10.   It is undisputed the respondent completed the applicant’s 2016 year tax return as agreed. This dispute is about whether the respondent was required to file it online for the applicant.

11.   As noted above, the applicant claims $3,000, which he says is to “refund all my money which I spent in this process including everything”. There is however no evidence before me as to what the applicant paid the respondent to prepare his 2016 tax return nor any proof of anything else the applicant might have paid, such as a receipt for the $1,000 penalty and interest he says he paid to CRA. There is no explanation of how the applicant arrives at the $3,000 figure claimed.

12.   The applicant provided a screenshot of his CRA’s “authorized representative(s) list”, which shows the respondent is authorized and had online access to the applicant’s account. This screenshot is undated, although it notes the respondent’s authorization does not expire. When he submitted this screenshot, the applicant wrote that it shows the respondent “had authorization to file my 2016 tax return online”. However, the respondent provided CRA records that show this authorization was granted on March 28, 2018, long after the 2016 tax return was given to the applicant in April 2017. I agree with the respondent that the screenshot is not determinative of this dispute. I find that the applicant’s submission of the 2018 screenshot as being an authorization that applied to the 2016 tax return was at best careless and at worst an attempt to mislead the tribunal. This leads me to prefer the respondent’s evidence where the evidence conflicts.

13.   The applicant says his relatives also used the respondent and had their tax returns filed online. The applicant denies he should have had to drop off his tax return personally or that he ever knew this was the respondent’s expectation. I disagree.

14.   In particular, the respondent’s April 30, 2017 cover letter, 1-page in length, clearly states in the first paragraph that 2 copies of the 2016 tax return were enclosed and that “the original should be submitted to” the CRA, with the 2nd copy for the applicant’s records. The applicant has provided no explanation for why he did not read this brief cover letter. While his submission is not entirely clear, to the extent the applicant submits it, I reject the suggestion the respondent did not give him the envelope containing the cover letter and the tax returns. This conclusion is supported by the fact that the authorization for the respondent to file returns online as his representative was not given until 2018.

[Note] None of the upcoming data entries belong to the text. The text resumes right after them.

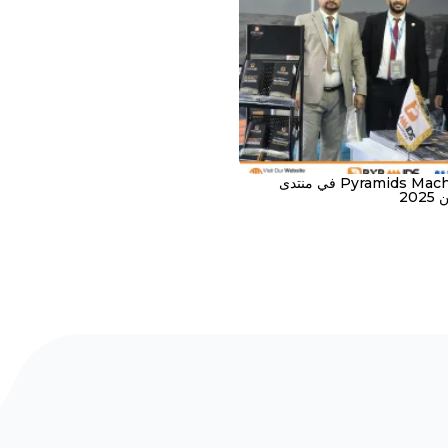
شركة Pyramids Machine في منتدى
20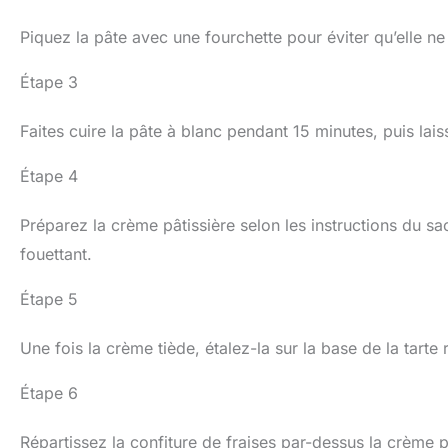
Piquez la pâte avec une fourchette pour éviter qu’elle ne
Étape 3
Faites cuire la pâte à blanc pendant 15 minutes, puis laiss
Étape 4
Préparez la crème pâtissière selon les instructions du sac
fouettant.
Étape 5
Une fois la crème tiède, étalez-la sur la base de la tarte r
Étape 6
Répartissez la confiture de fraises par-dessus la crème p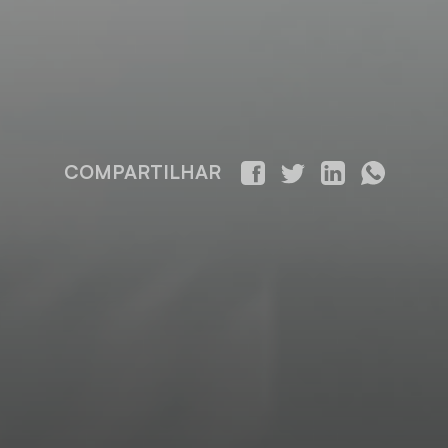
COMPARTILHAR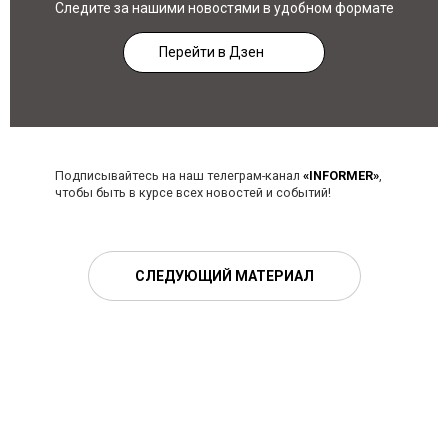
Следите за нашими новостями в удобном формате
Перейти в Дзен
Подписывайтесь на наш телеграм-канал
«INFORMER»
,
чтобы быть в курсе всех новостей и событий!
СЛЕДУЮЩИЙ МАТЕРИАЛ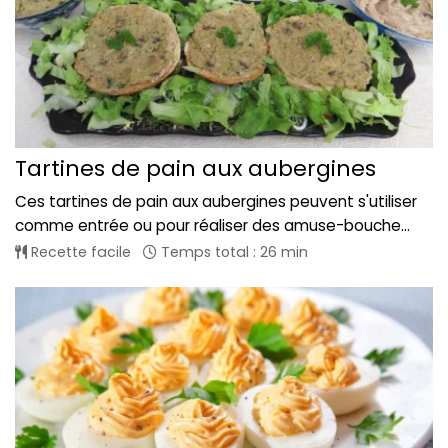
Tartines de pain aux aubergines
Ces tartines de pain aux aubergines peuvent s'utiliser
comme entrée ou pour réaliser des amuse-bouche...
Recette facile
Temps total : 26 min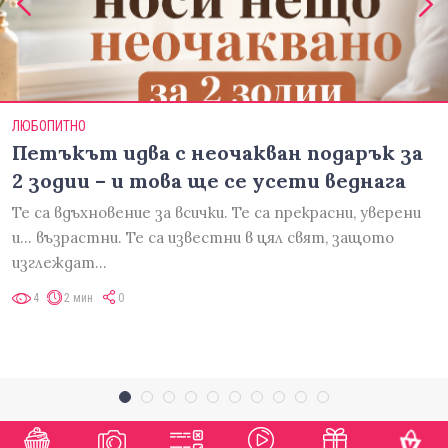
ЛЮБОПИТНО
Петъкът идва с неочакван подарък за
2 зодии – и това ще се усети веднага
Те са вдъхновение за всички. Те са прекрасни, уверени
и... възрастни. Те са известни в цял свят, защото
изглеждат…
4
2 мин
0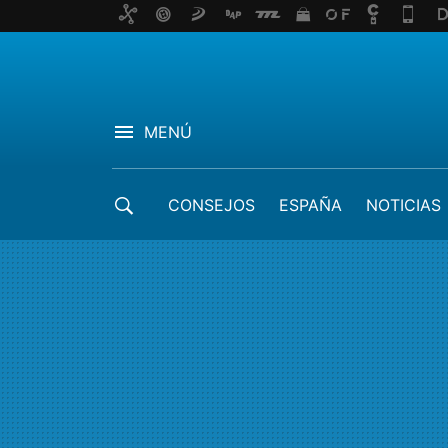
MENÚ
CONSEJOS
ESPAÑA
NOTICIAS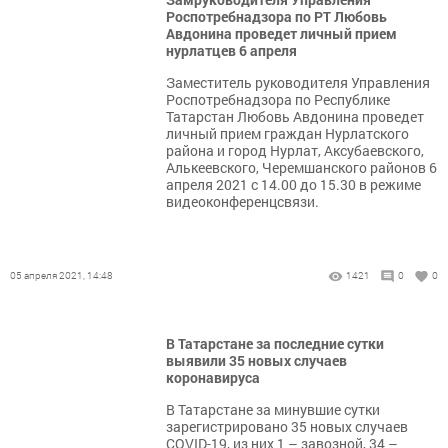
Роспотребнадзора по РТ Любовь
Авдонина проведет личный прием
нурлатцев 6 апреля
Заместитель руководителя Управления
Роспотребнадзора по Республике
Татарстан Любовь Авдонина проведет
личный прием граждан Нурлатского
района и город Нурлат, Аксубаевского,
Алькеевского, Черемшанского районов 6
апреля 2021 с 14.00 до 15.30 в режиме
видеоконференцсвязи.
05 апреля 2021, 14:48
1421
0
0
В Татарстане за последние сутки
выявили 35 новых случаев
коронавируса
В Татарстане за минувшие сутки
зарегистрировано 35 новых случаев
COVID-19, из них 1 – завозной, 34 –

15.   The respondent’s cover letter also instructs the applicant to contact CRA within 30 days if any of his information changes and if he does not receive his notice of assessment within 3 weeks. The applicant in his reply submission says he did not follow up with CRA because he was “trying to follow up” with the respondent. This is contrary to the cover letter’s instruction, which expressly told the applicant to contact CRA. Yet, the applicant also submits that the respondent told him he would get a refund of about $200 and so he was “not worried much” and that he changed his residence in 2017 but only updated CRA with his new address in 2018. Again, I prefer the respondent’s version of events.

16.   On balance, I find the applicant has not proved the respondent agreed to file his tax return for him. Even if the respondent had breached the parties’ agreement, the applicant has not provided any evidence to support his damages claim. I find the applicant’s claims must be dismissed.

17.   As the applicant was unsuccessful, in accordance with the Act and the tribunal’s rules I find he is not entitled to reimbursement of tribunal fees.

ORDER

18.   I order the applicant’s claims and this dispute dismissed.